Stored items:

⁂

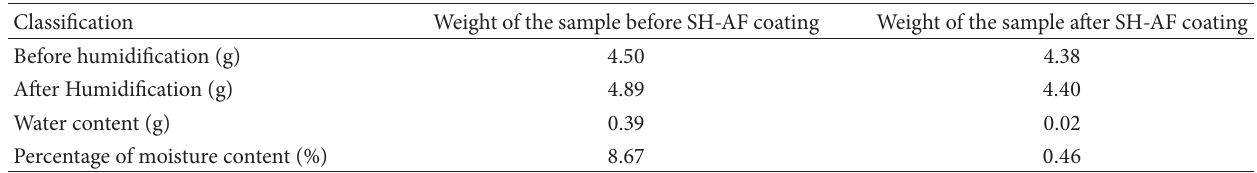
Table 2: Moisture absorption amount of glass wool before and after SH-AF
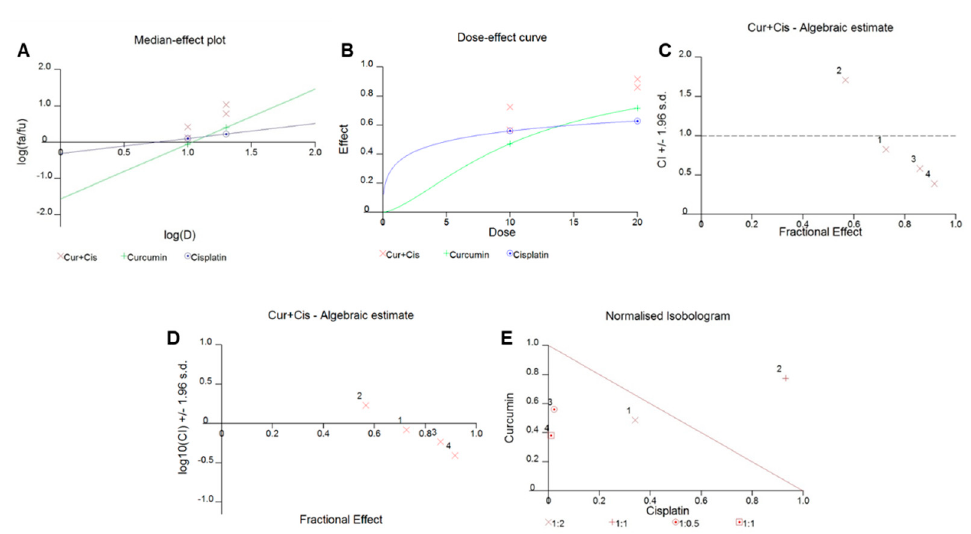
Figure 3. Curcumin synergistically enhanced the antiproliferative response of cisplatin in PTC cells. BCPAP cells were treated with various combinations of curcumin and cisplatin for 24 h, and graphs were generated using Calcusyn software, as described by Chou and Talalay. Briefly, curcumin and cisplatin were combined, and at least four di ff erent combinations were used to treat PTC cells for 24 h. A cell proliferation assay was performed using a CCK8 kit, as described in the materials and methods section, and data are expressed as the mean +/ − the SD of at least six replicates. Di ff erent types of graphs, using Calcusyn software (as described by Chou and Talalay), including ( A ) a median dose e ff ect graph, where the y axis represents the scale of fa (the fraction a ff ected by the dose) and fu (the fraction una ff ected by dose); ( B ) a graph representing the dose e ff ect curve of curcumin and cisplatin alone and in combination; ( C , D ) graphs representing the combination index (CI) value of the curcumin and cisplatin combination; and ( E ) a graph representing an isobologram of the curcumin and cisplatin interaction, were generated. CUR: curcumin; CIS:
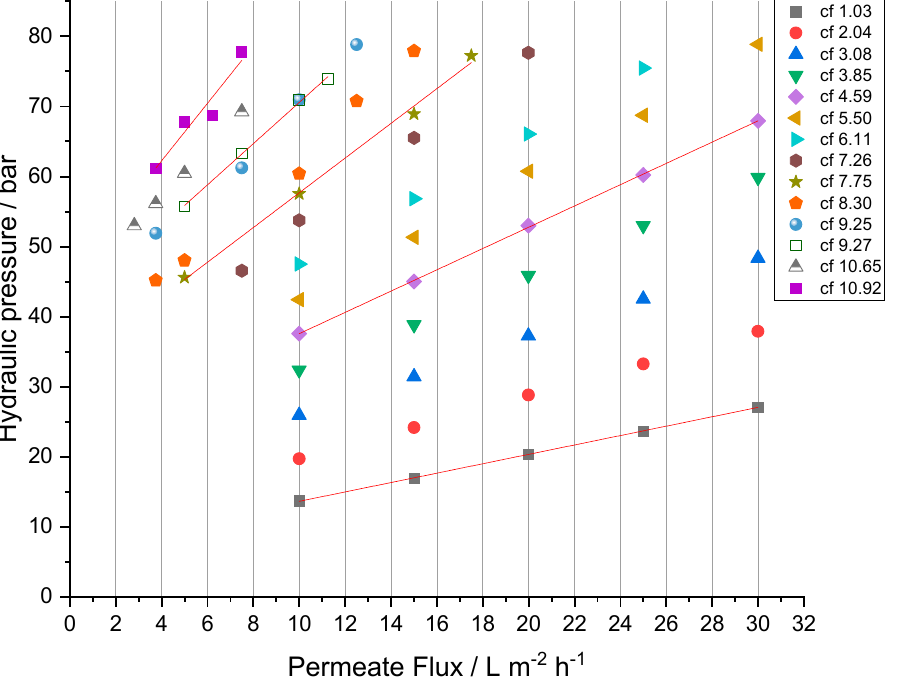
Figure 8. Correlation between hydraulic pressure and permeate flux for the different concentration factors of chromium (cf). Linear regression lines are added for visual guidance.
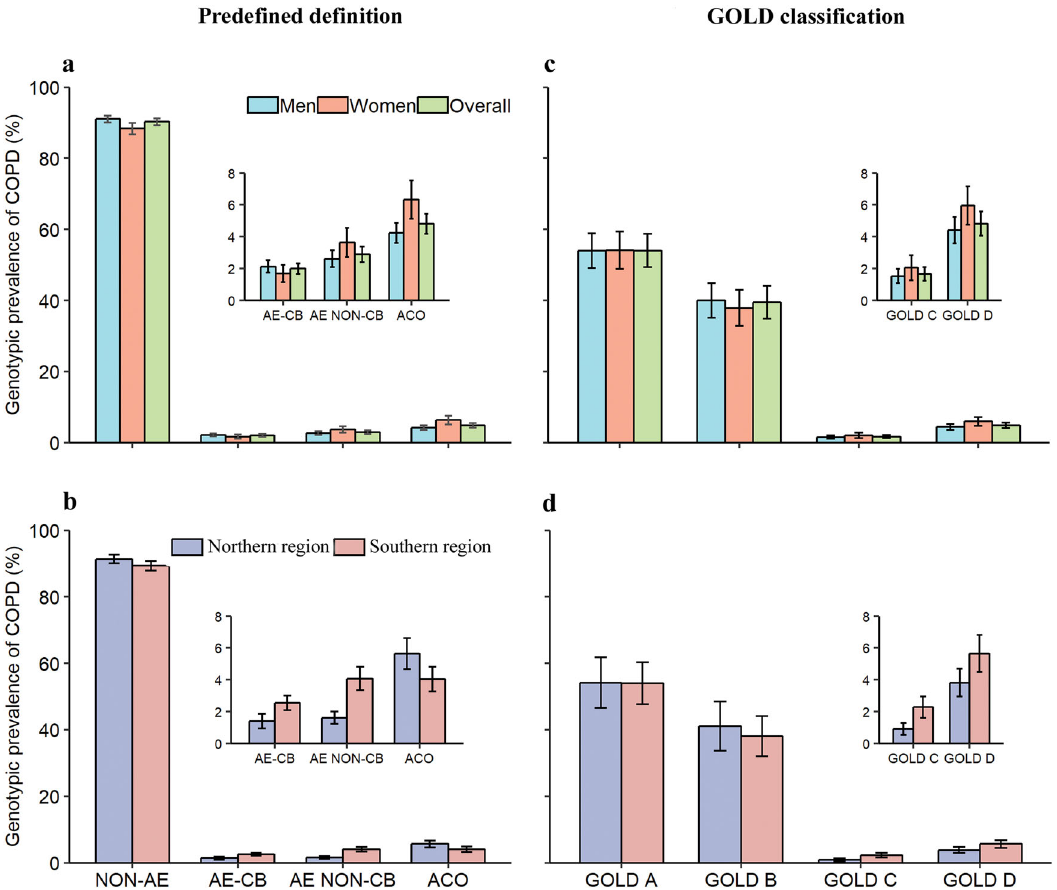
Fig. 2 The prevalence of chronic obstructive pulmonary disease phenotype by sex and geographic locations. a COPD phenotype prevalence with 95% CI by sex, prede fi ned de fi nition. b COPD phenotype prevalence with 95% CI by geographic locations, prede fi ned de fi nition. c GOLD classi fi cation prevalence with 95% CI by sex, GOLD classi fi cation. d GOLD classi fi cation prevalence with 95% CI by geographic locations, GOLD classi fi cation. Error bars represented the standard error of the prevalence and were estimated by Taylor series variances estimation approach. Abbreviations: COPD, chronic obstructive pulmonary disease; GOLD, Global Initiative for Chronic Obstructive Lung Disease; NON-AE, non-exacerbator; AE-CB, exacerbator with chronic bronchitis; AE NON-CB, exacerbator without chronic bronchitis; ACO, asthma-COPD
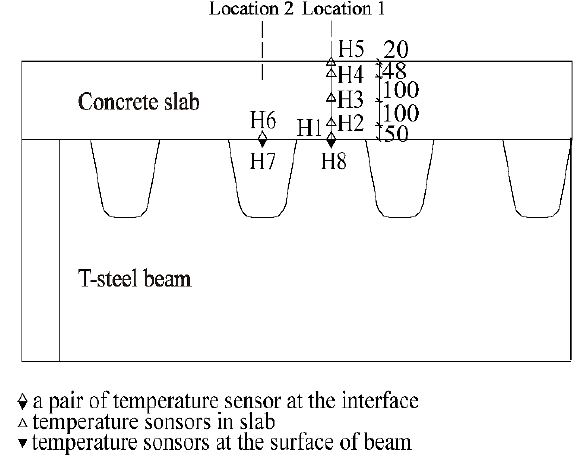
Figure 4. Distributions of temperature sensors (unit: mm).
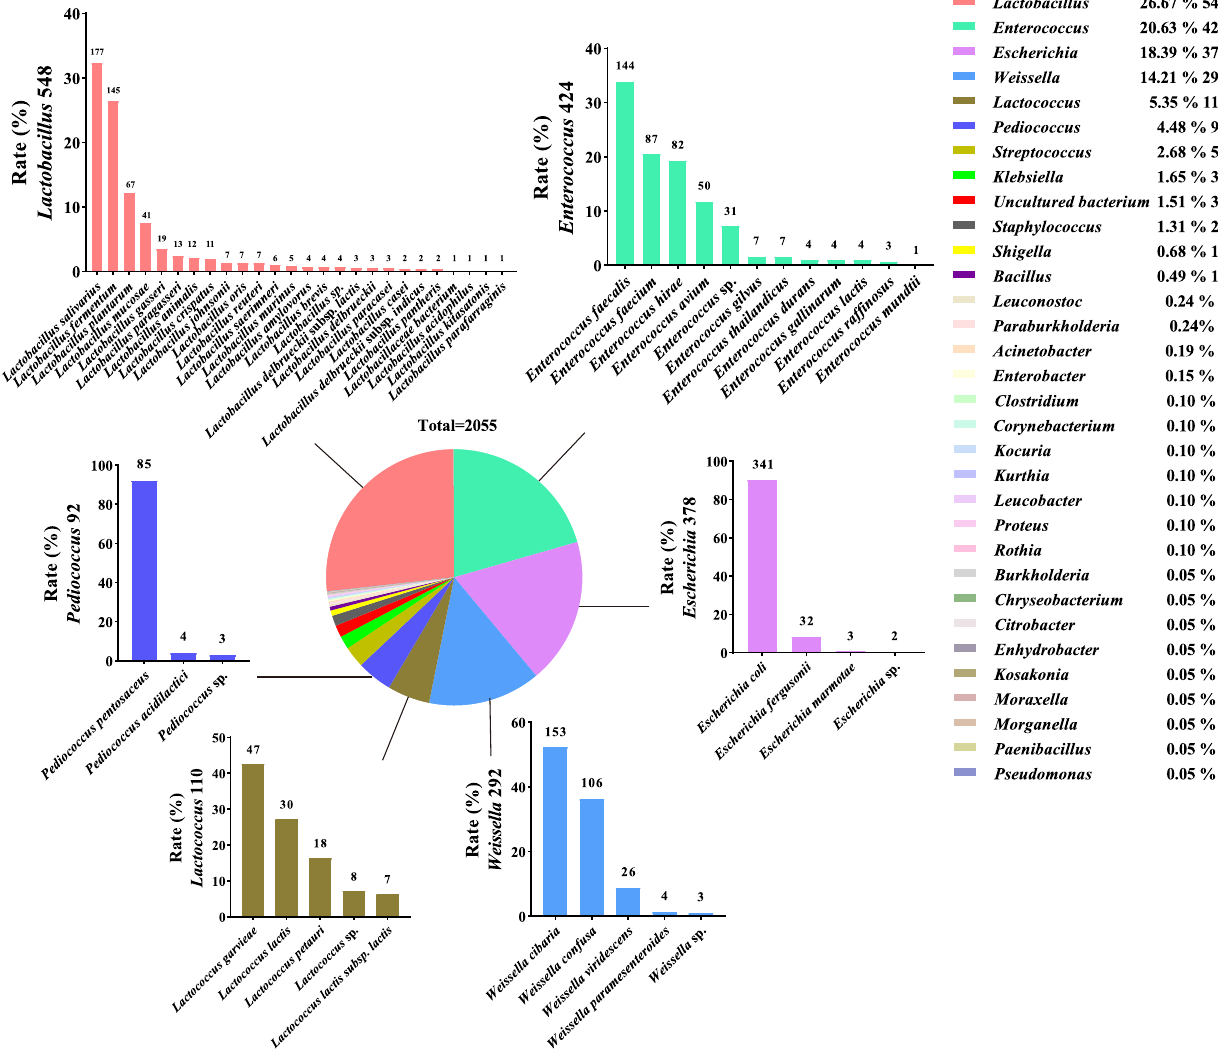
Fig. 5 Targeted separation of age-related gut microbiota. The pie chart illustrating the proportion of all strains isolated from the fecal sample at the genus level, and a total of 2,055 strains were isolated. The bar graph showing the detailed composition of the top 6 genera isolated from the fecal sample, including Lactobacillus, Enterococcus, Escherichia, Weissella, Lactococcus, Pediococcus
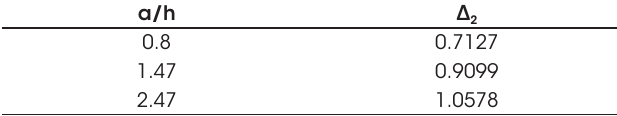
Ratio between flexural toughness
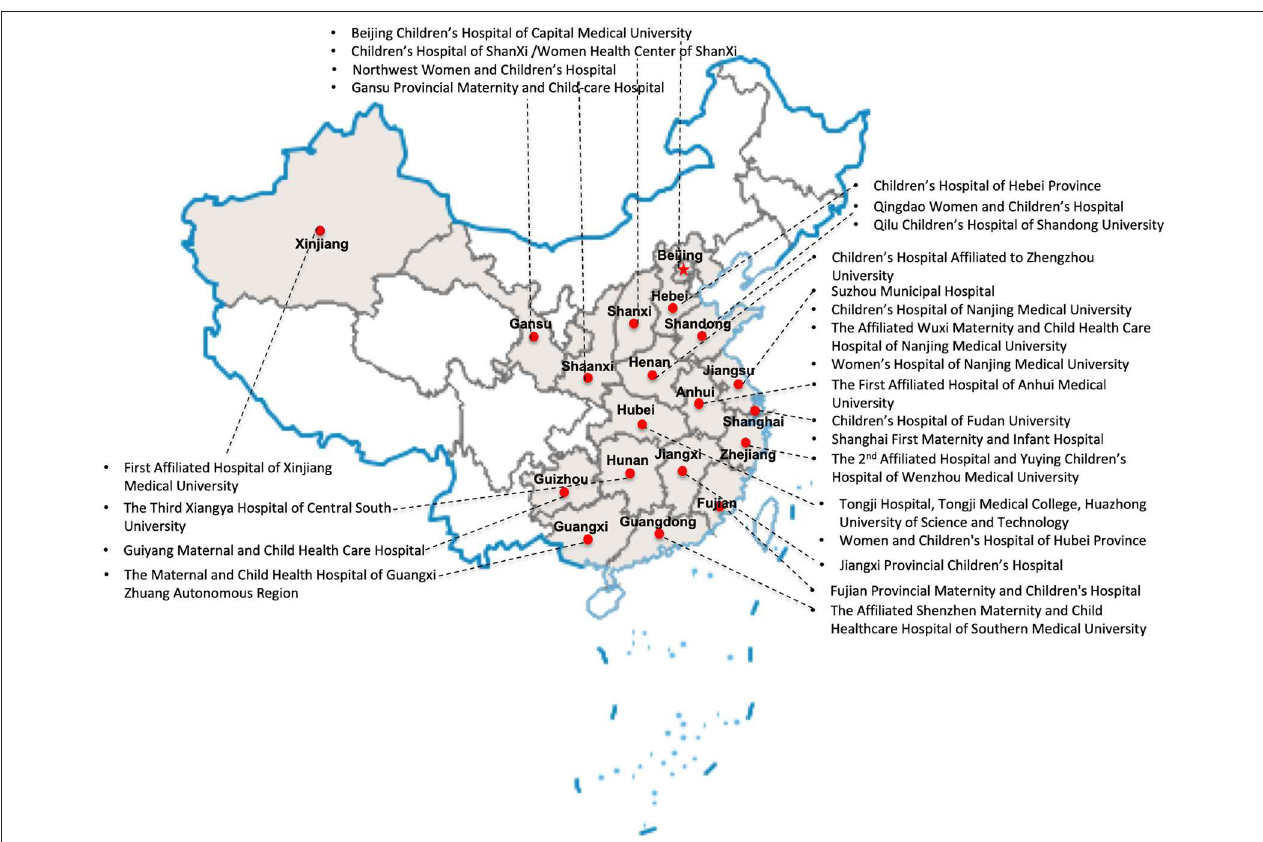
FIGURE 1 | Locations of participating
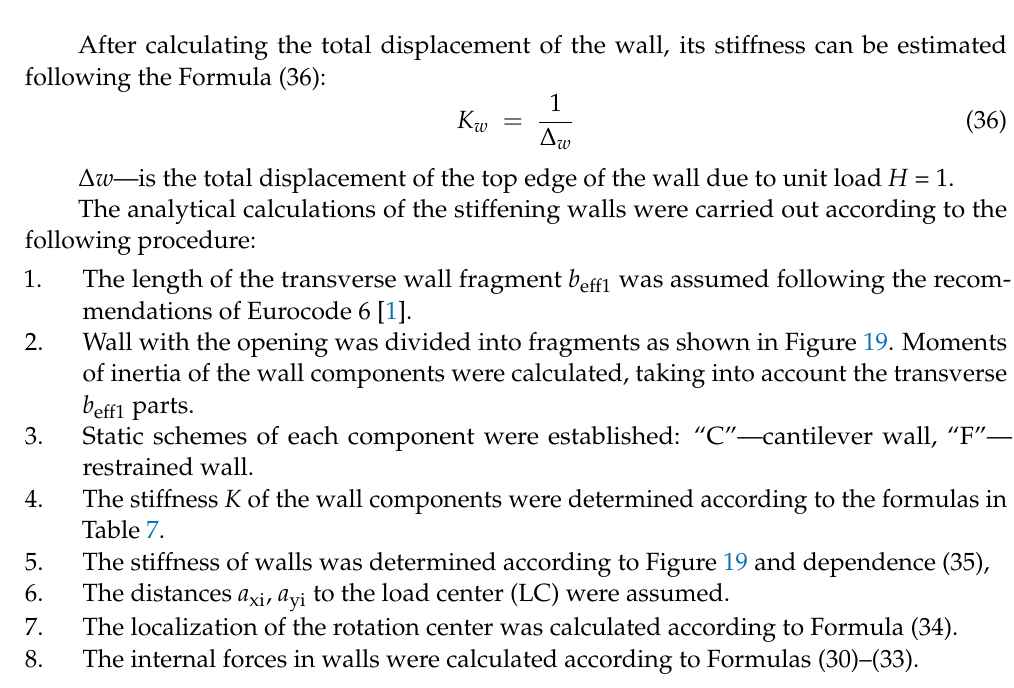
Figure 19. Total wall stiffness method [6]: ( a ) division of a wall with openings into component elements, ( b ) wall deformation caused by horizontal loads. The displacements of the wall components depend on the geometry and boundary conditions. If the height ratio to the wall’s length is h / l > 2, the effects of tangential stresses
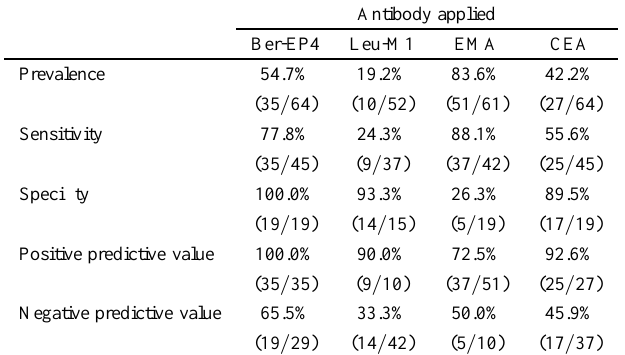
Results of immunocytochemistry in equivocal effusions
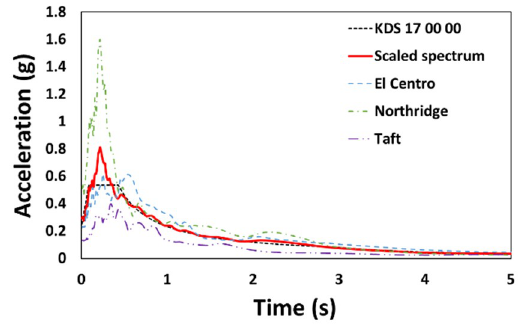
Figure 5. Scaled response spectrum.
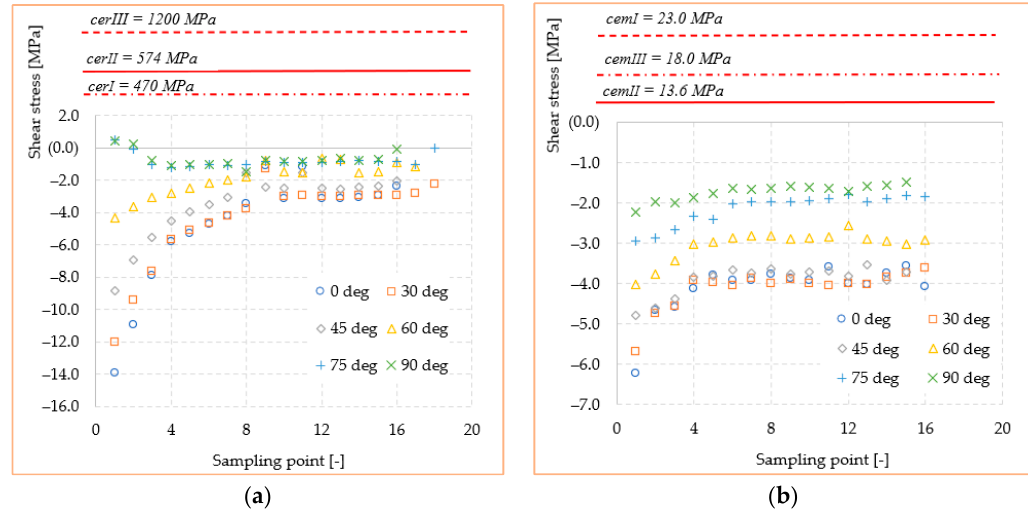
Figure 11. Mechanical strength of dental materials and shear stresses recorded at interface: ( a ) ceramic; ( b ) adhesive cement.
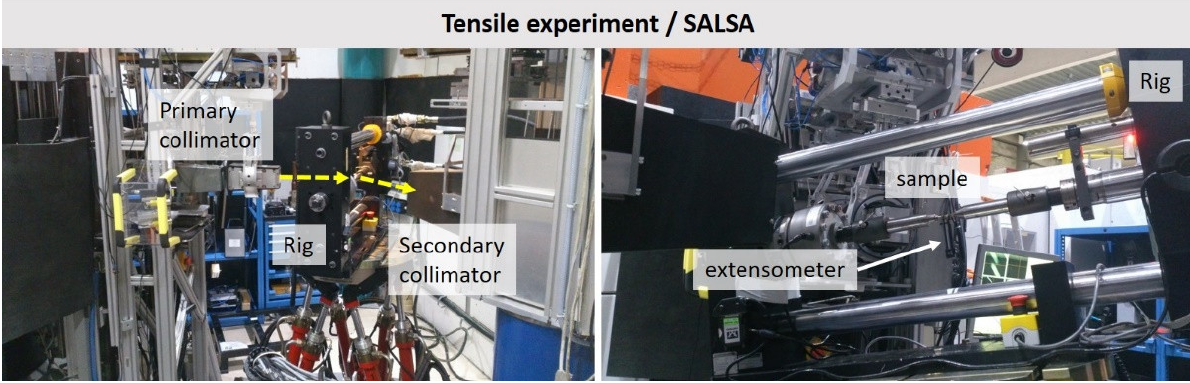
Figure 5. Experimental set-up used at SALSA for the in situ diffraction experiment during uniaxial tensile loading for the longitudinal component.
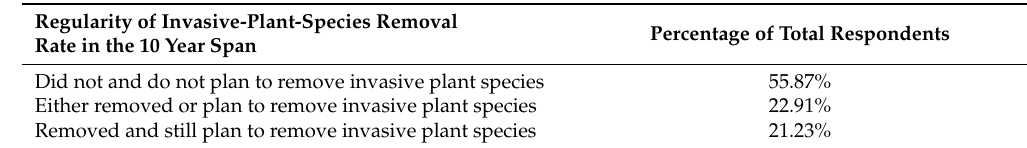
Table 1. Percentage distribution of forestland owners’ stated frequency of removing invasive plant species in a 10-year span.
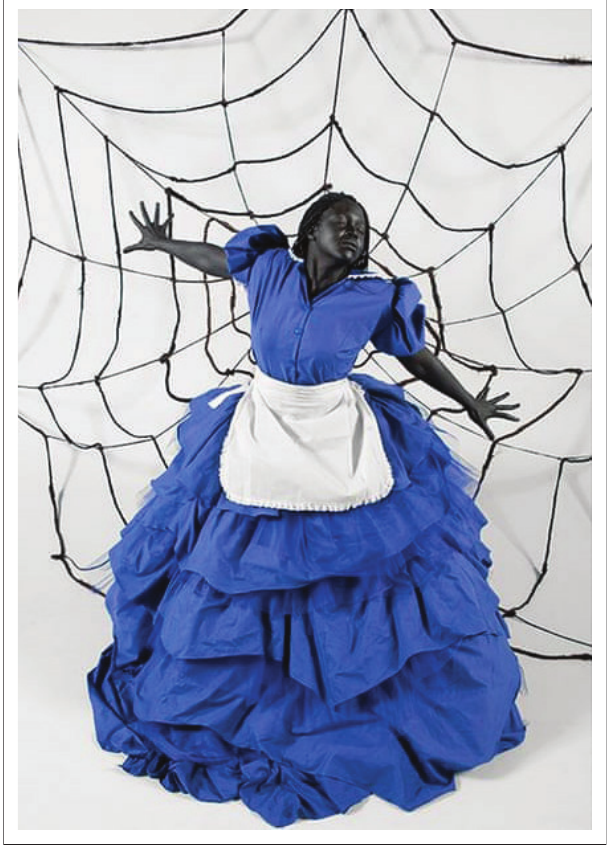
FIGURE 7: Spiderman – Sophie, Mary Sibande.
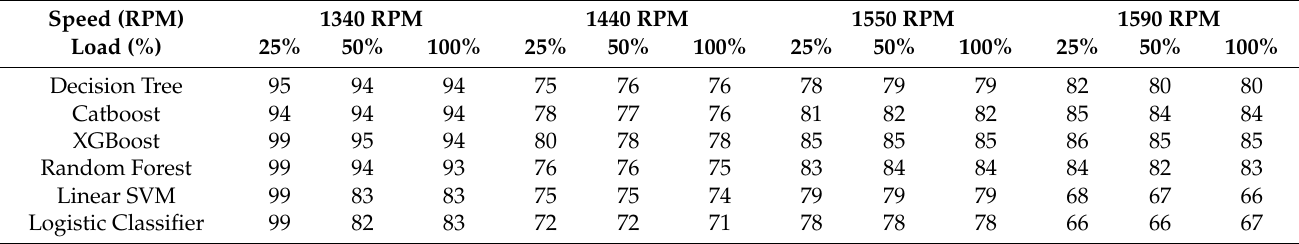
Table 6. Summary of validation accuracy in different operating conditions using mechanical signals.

⁂

▶ What to work on: A single number is expected: the count of lines in the preceding entries that contain "component".

▶ Answer box: 2